TASK OBJECTIVE:
Go through the listing that follows and write it out exactly. Drop the pictures.

DATA:
== Segment start ==

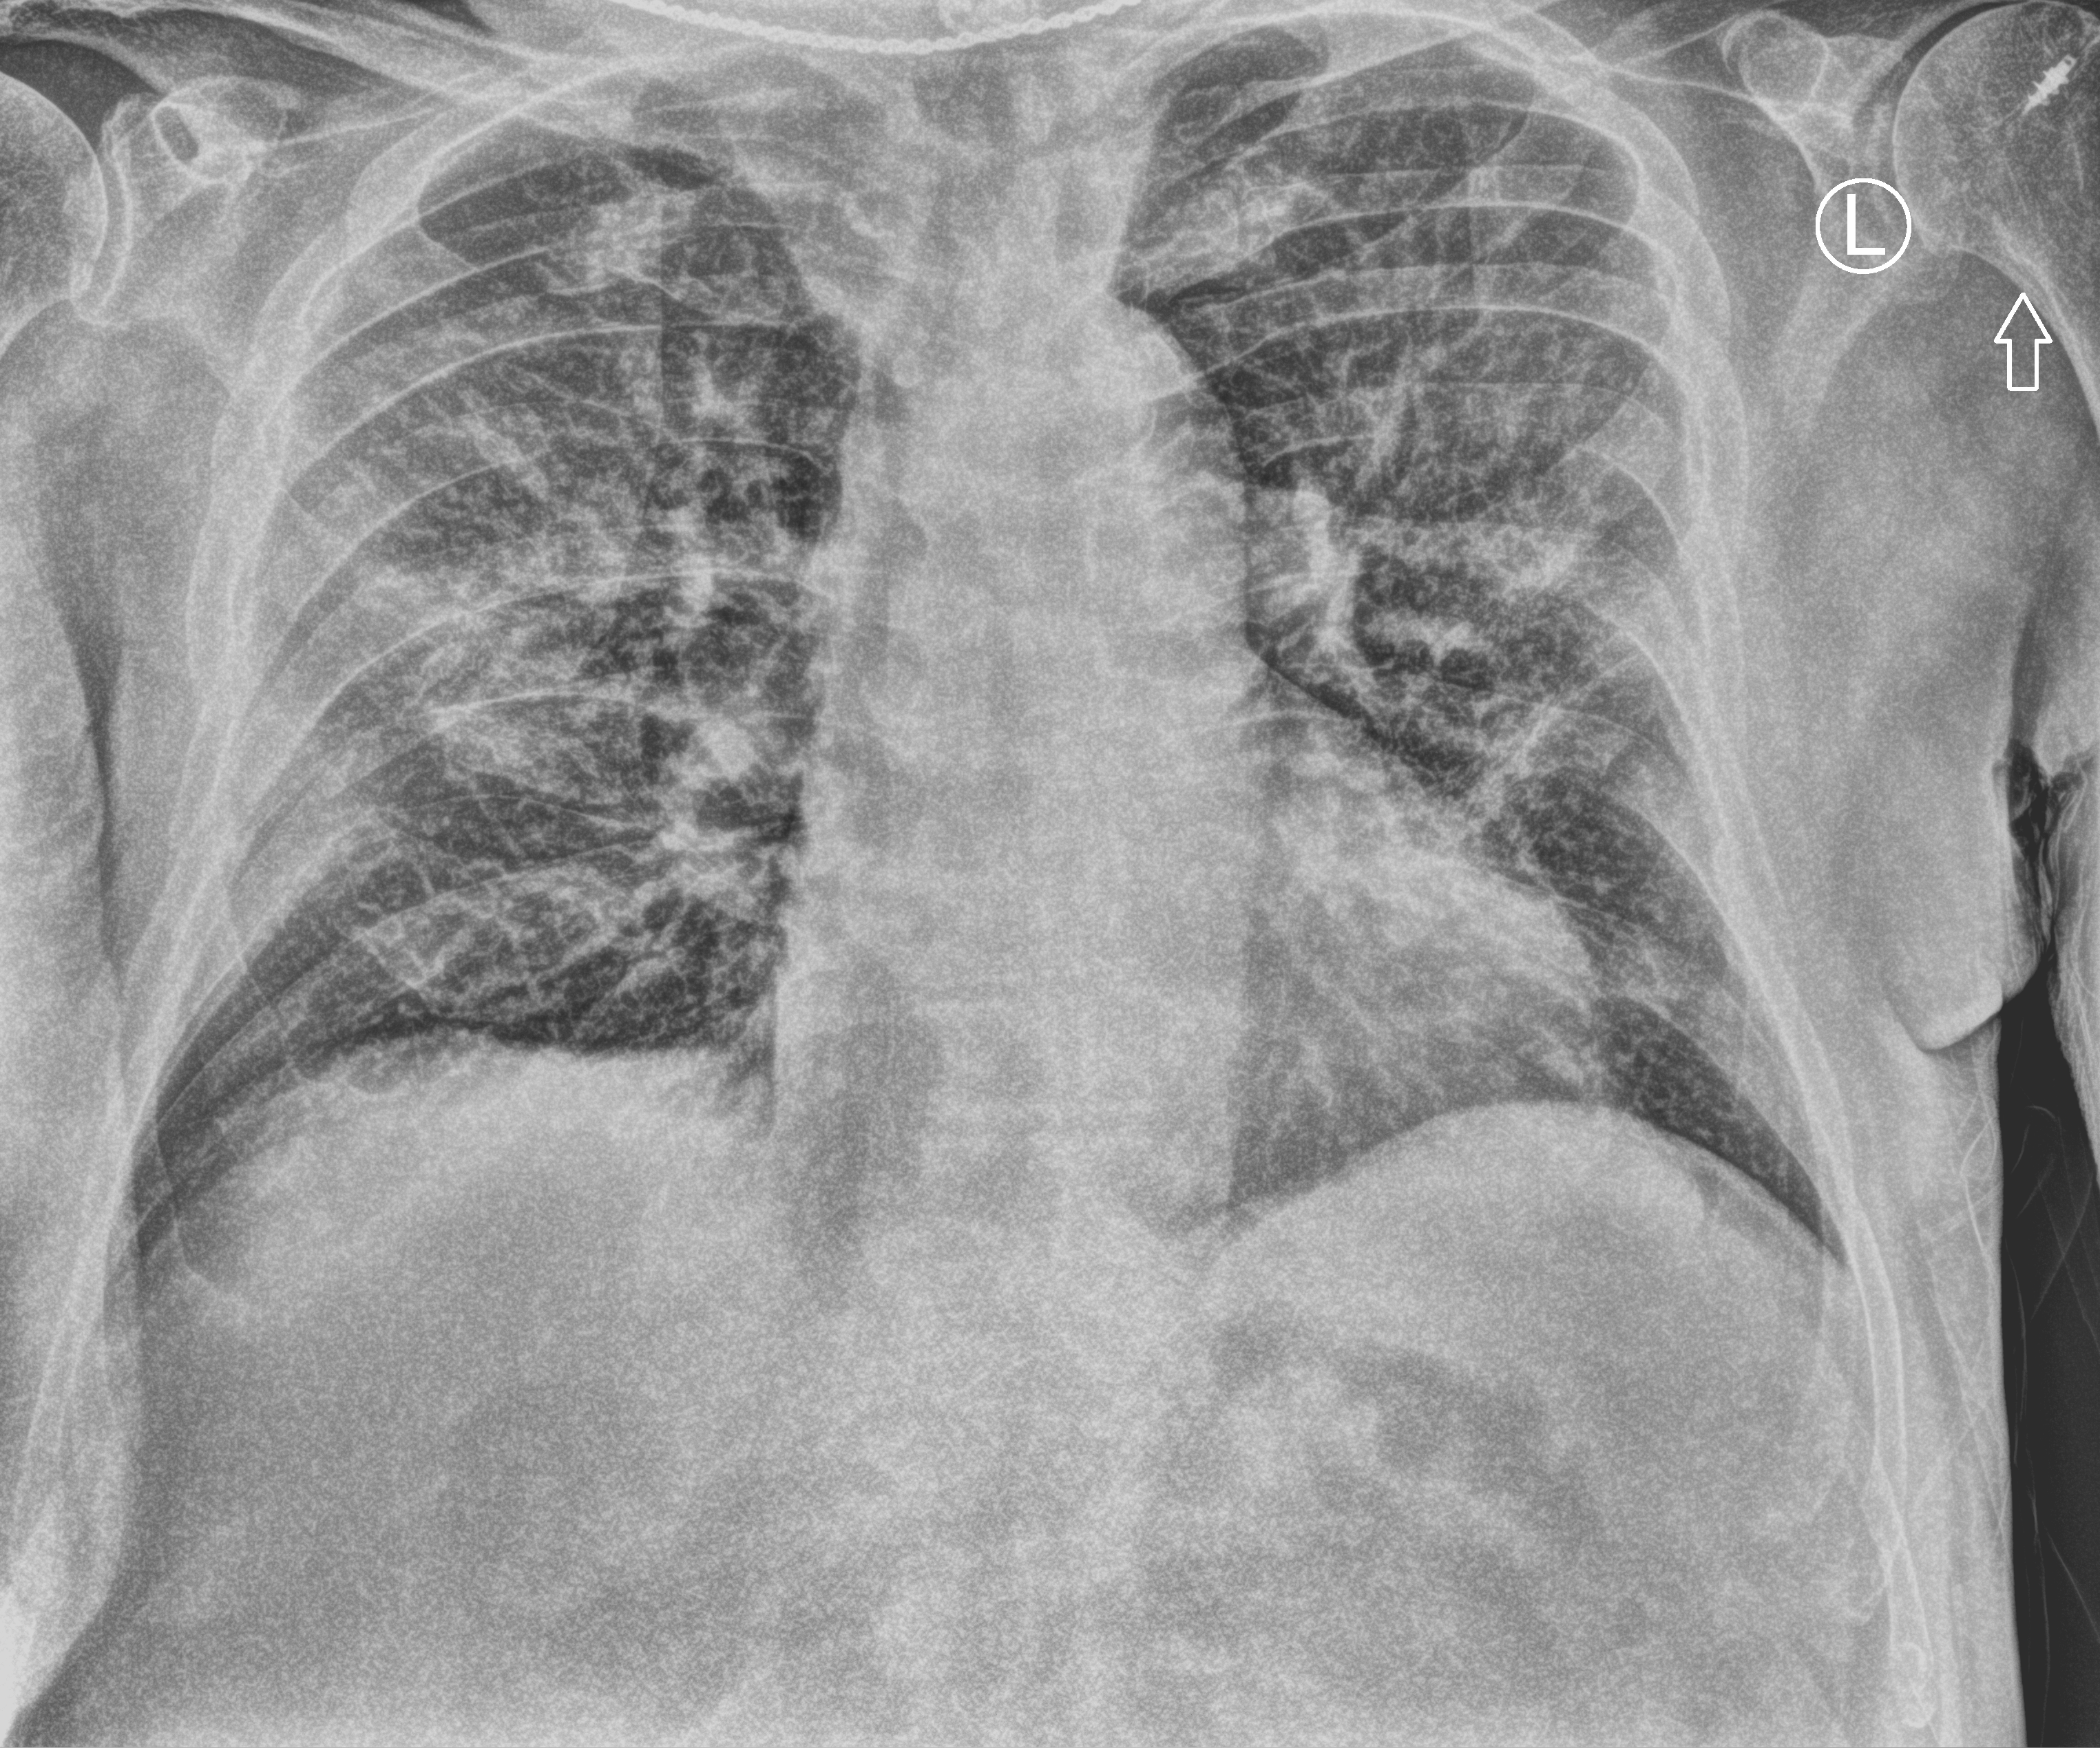
Bedside chest radiograph (computed radiography); anteroposterior (AP) projection. Patient hospitalised with COVID-19; male, aged 75–90 years.
Admission-level facts for this patient (not findings on this image; timing relative to this image not recorded):
- length of hospital stay: 26 days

== Segment end ==

EXPECTED OUTPUT:
Bedside chest radiograph (computed radiography); anteroposterior (AP) projection. Patient hospitalised with COVID-19; male, aged 75–90 years.
Admission-level facts for this patient (not findings on this image; timing relative to this image not recorded):
- length of hospital stay: 26 days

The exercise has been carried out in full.